The aggregated total assets of the 8 listed commercial banks grew 1.9% in H1


Banks have been rethinking strategies to accelerate their organisation-wide transformation agendas


The findings from PwC’s ‘H1 2020 Qatar Banking Sector Report’ covering 8 listed commercial banks, revealed that Qatar succeeded in minimising the impact of the Covid-19 pandemic on its banking industry. The aggregated total assets of the 8 listed commercial banks* grew 1.9% in the first half of 2020, to hit QAR 1.66 trillion, while the aggregated loans and advances to customers grew 2.1% to reach QAR 1.44 trillion in the first six months of 2020.
 

Globally, as the lockdown restrictions begin to ease, financial institutions are turning their attention to the new competitive landscape within the new normal, and how to come out ahead. Having secured short-term liquidity and taken measures to cope with loss in profitability, the financial industry is globally seeking opportunities to achieve competitive reinvention and differentiation.
 

Similar trends and dynamics are taking place in Qatar’s banking sector, where there has been an increased interest for Qatari financial institutions to forge new collaborations with Fintech companies, targeting a new audience segment of young digital-savvy customers both locally and internationally. In parallel, new synergies and mergers have also recently been discussed in Qatar and banks also grew their lending activity, which resulted in supporting local businesses.

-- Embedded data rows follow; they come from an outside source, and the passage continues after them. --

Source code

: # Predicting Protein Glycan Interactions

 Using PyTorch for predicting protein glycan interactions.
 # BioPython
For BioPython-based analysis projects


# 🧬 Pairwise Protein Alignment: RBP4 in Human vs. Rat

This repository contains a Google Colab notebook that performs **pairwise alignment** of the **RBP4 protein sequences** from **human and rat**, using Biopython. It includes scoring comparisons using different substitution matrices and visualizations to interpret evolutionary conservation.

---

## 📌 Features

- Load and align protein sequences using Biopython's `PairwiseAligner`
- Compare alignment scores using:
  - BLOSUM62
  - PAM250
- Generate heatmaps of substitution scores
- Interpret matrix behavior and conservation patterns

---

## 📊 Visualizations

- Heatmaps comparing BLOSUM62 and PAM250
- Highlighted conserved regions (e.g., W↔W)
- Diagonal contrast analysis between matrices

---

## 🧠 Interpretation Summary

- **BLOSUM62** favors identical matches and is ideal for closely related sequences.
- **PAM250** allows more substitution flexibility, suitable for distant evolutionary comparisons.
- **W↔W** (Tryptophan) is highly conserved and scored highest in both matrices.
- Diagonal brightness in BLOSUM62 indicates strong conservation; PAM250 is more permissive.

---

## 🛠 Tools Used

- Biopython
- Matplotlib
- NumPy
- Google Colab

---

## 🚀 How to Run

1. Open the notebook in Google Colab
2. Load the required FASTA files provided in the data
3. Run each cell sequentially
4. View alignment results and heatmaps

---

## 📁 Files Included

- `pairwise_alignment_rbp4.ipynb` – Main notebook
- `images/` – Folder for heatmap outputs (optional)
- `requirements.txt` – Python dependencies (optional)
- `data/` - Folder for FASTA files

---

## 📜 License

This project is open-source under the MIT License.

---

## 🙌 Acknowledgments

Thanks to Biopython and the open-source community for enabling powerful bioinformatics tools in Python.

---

Burak Zatiturk, Qatar Financial Services Leader, PwC Middle East, said: “The ongoing strategic rethinking provides a catalyst to accelerate the organisation-wide transformation agenda, especially focusing on honing operational resilience by realigning cost structure and productivity, upskilling staff to promote new and agile ways of working, minimising the financial impacts of insolvencies and NPLs, and monitoring risks associated with the current regulatory and government spotlight.”
 

In the 3 months between 31 March and 30 June, growth of assets was sustained by an increase of the aggregated equity of the 8 listed commercial banks, up by QAR 7.1 billion to QAR 182.6 billion (+4.1% vs Q1 2020) while total liabilities were down by QAR 5 billion to QAR 1.473 trillion (-0.34% vs Q1 2020). Furthermore, the asset composition of the 8 listed commercial banks registered a shift towards to the cash and balances with Qatar Central Bank increased by QAR 28.8 billion (vs FY 2019) to QAR 119.2 billion (+31.8% vs FY 2019), which was mainly reflected in the balance sheet with the reduction of due from banks down by QAR 22.6 billion (vs FY 2019) to QAR 106.8 billion (-17.4% vs FY 2019).
 

With regards to income statement, total profits of the 8 listed commercial banks reached QAR 11.47 billion, decreasing 8.8% compared to H1 2019. The profits were especially impacted by an intensification of the aggregated provisions by QAR 3.2 billion (+10.2% vs FY2019), which caused the increment of the aggregated provisions to total loans and advances ratio to 3.1% (+0.23 percentage points vs FY 2019). As a result of the global impact of the previous period, banking asset quality and profitability were expected to be impacted. While globally NPLs are on the rise, Qatar's banking sector has contained its impact on profitability .Financial institutions in Qatar were swiftly in initiating internal cost restructuring to deal with volatility; capitalising on the opportunities for transformation and digitalisation.

*The 8 listed commercial banks are: Ahli Bank, Commercial Bank of Qatar, Doha Bank, Khaliji Bank, Qatar International Bank, Qatar International Islamic Bank, Qatar National Bank, and Rayan.